A. It’s a Marathon, Not a Sprint
B. Identify Your Spot
C. Must-Have Gear and Supplies
D. Food & Drink Rules
E. Strategic Location
F. Respect and Sportsmanship
G. Game Prep & Survival Tactics
(15:29–16:58)
Consistently light-hearted, playful, and deeply Southern. The cast mixes genuine advice with affectionate teasing, blending practical wisdom and humorous war stories from the gridiron. Listeners and hosts alike exhibit their college pride, good-natured rivalry, and a spirit of hospitality.

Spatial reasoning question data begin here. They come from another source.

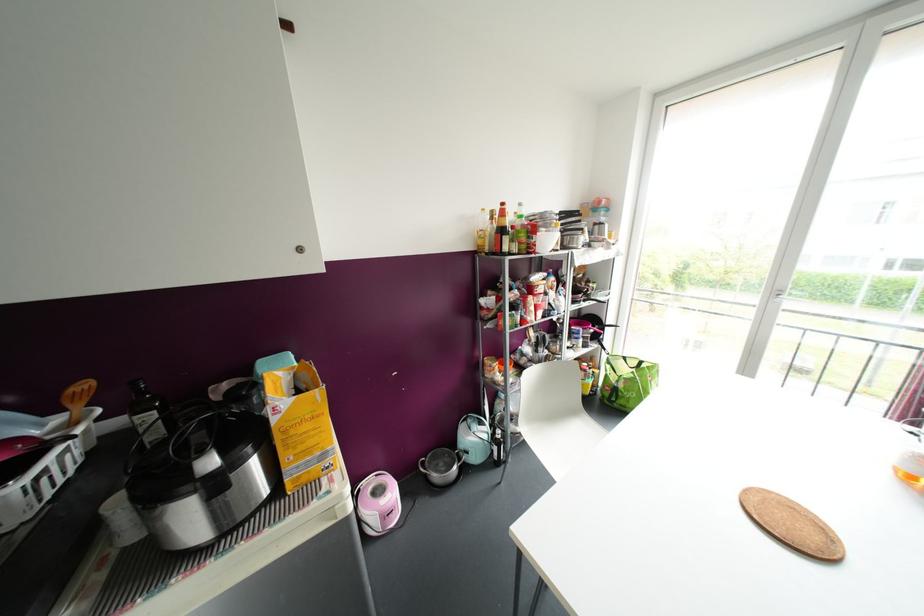
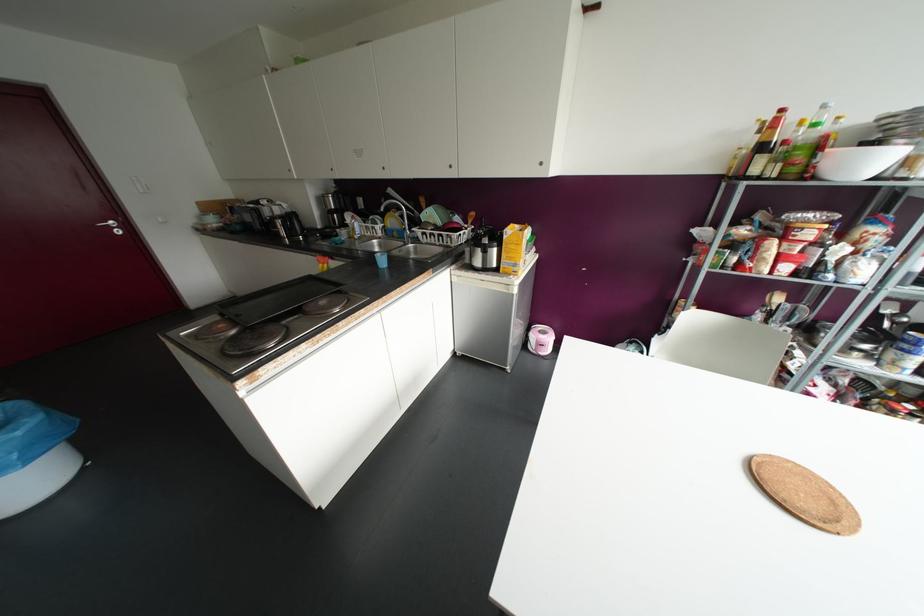
The point at (518, 204) is marked in the first image. Where is the corresponding point in the second image?

(823, 106)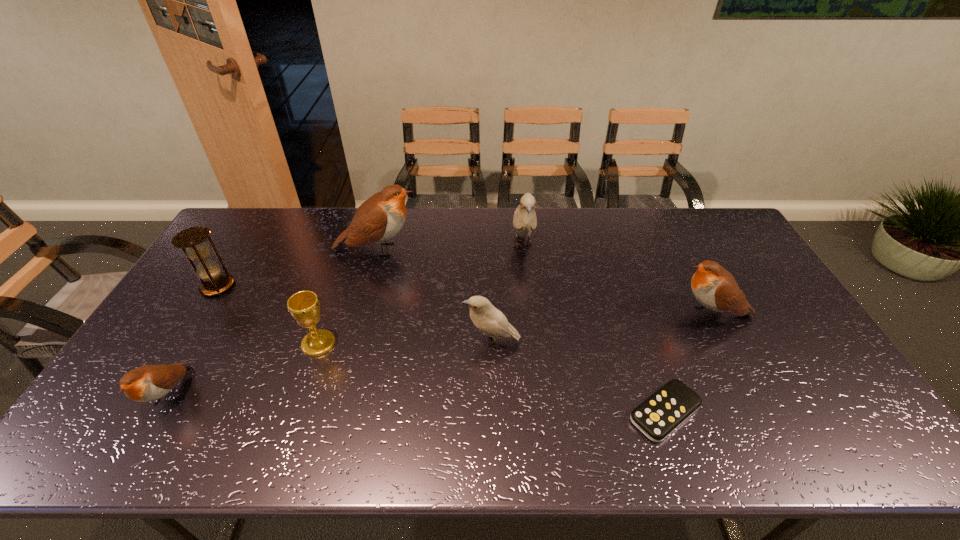
You are a GUI agent. You are given a task and a screenshot of the screen. Output one action in this format:
    pyautogui.click(x=<x>, y=<y>)
    Task: Click on the free region at the far edge of the desktop
    The image size is (960, 540).
    Given the screenshot: What is the action you would take?
    pyautogui.click(x=578, y=209)

Locate an element on the screen. This screenshot has height=540, width=960. vacant space at the near edge of the desktop is located at coordinates (487, 430).

At what (x,y) coordinates should I click in order to perform the action: click on vacant space at the right edge of the desktop. Please return your answer as a coordinate pair (x, y). Image resolution: width=960 pixels, height=540 pixels. Looking at the image, I should click on point(756,275).

Image resolution: width=960 pixels, height=540 pixels. Identify the location of free space at the near left corner of the desktop. (134, 437).

The image size is (960, 540). In order to click on empty location between the rightmost object and the nearer white bird in this screenshot , I will do `click(602, 328)`.

At what (x,y) coordinates should I click in order to perform the action: click on free space that is in between the leftmost brown bird and the gold chalice. Please return your answer as a coordinate pair (x, y). This screenshot has width=960, height=540. Looking at the image, I should click on (244, 369).

The image size is (960, 540). In order to click on vacant space that is in between the rightmost bird and the gold chalice in this screenshot , I will do `click(516, 329)`.

At what (x,y) coordinates should I click in order to perform the action: click on vacant area that lies between the remote control and the bigger white bird. Please return your answer as a coordinate pair (x, y). Looking at the image, I should click on (593, 329).

Identify the location of free point between the rightmost brown bird and the second nearest bird. The width and height of the screenshot is (960, 540). (602, 328).

What are the coordinates of `free space between the gold chalice and the smallest brown bird` in the screenshot? It's located at 244,369.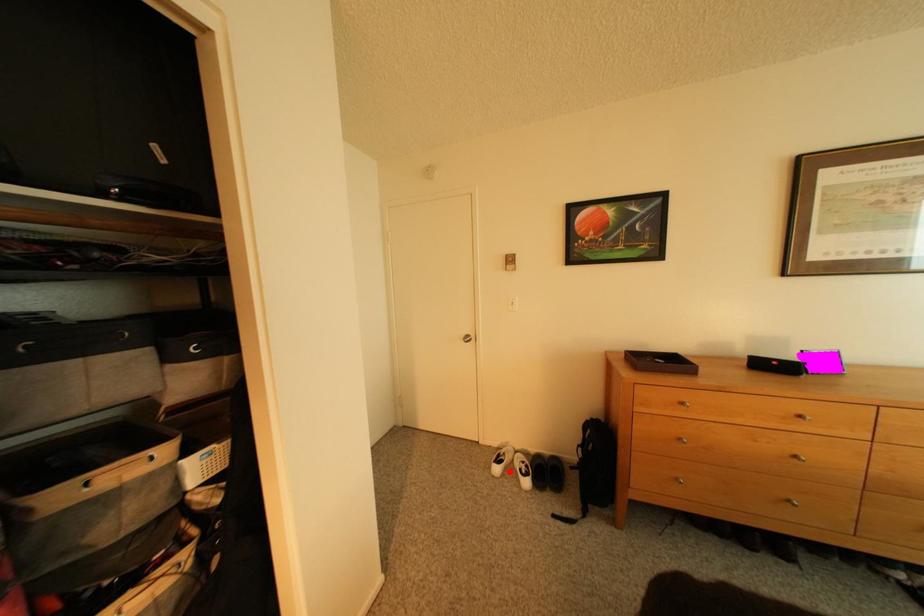
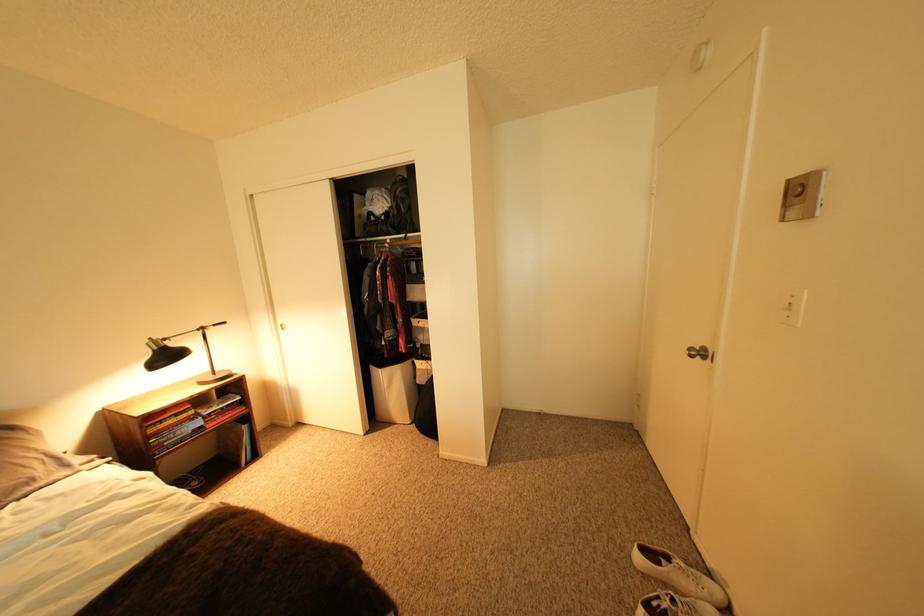
Question: A red point is marked in image1. In image2, is the corresponding 3D point closer to the camera or farther? Reply with the corresponding letter.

This episode is a master class in the college football tailgate—part community folklore, part survival guide. If you’ve ever wondered what to bring, how to behave, and how to truly soak up the culture of a Southern game day, this episode serves up everything from bourbon etiquette to the secret powers of potatoes. Playful, real, and full of “you had to be there” moments—now you don’t have to be.